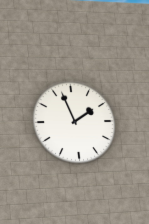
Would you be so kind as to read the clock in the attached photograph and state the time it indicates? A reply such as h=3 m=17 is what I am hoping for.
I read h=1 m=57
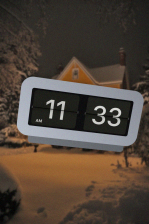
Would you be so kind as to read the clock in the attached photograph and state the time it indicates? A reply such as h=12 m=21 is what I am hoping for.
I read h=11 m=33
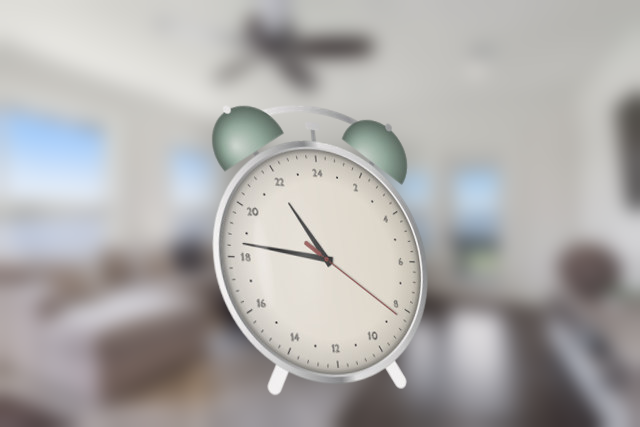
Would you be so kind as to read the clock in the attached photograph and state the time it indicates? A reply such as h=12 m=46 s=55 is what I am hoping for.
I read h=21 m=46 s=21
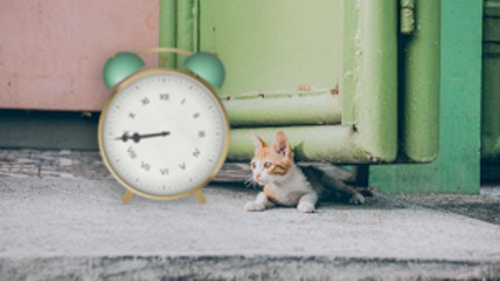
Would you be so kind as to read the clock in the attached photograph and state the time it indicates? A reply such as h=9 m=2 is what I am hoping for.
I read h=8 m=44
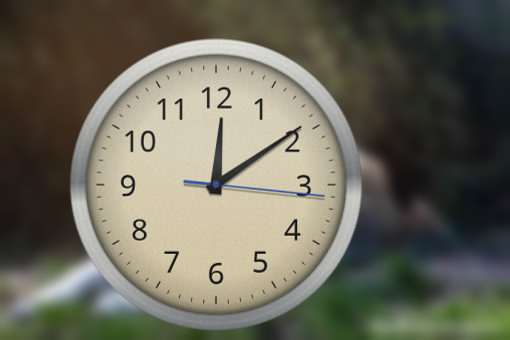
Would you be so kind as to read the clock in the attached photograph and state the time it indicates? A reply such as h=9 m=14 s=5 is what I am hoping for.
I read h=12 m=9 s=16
---
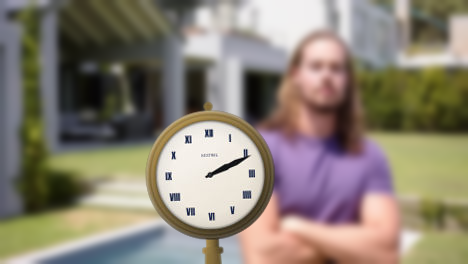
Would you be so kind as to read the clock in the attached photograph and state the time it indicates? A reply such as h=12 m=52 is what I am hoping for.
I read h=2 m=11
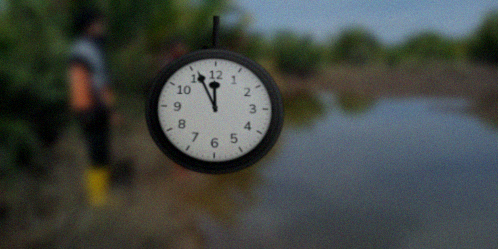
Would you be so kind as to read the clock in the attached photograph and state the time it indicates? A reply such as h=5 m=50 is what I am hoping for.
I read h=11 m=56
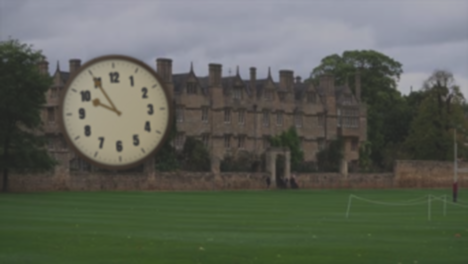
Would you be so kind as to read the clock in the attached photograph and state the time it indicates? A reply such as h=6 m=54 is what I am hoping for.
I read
==
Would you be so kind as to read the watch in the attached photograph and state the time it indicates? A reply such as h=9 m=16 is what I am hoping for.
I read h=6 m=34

● **WRITTEN INSTRUCTION**: Reproduce verbatim the lines starting at the one that contains "m=21 is what I am hoping for." and ending after the one that contains "I read h=11 m=33", including both of those lines.

● **RESULT**:
Would you be so kind as to read the clock in the attached photograph and state the time it indicates? A reply such as h=12 m=21 is what I am hoping for.
I read h=11 m=33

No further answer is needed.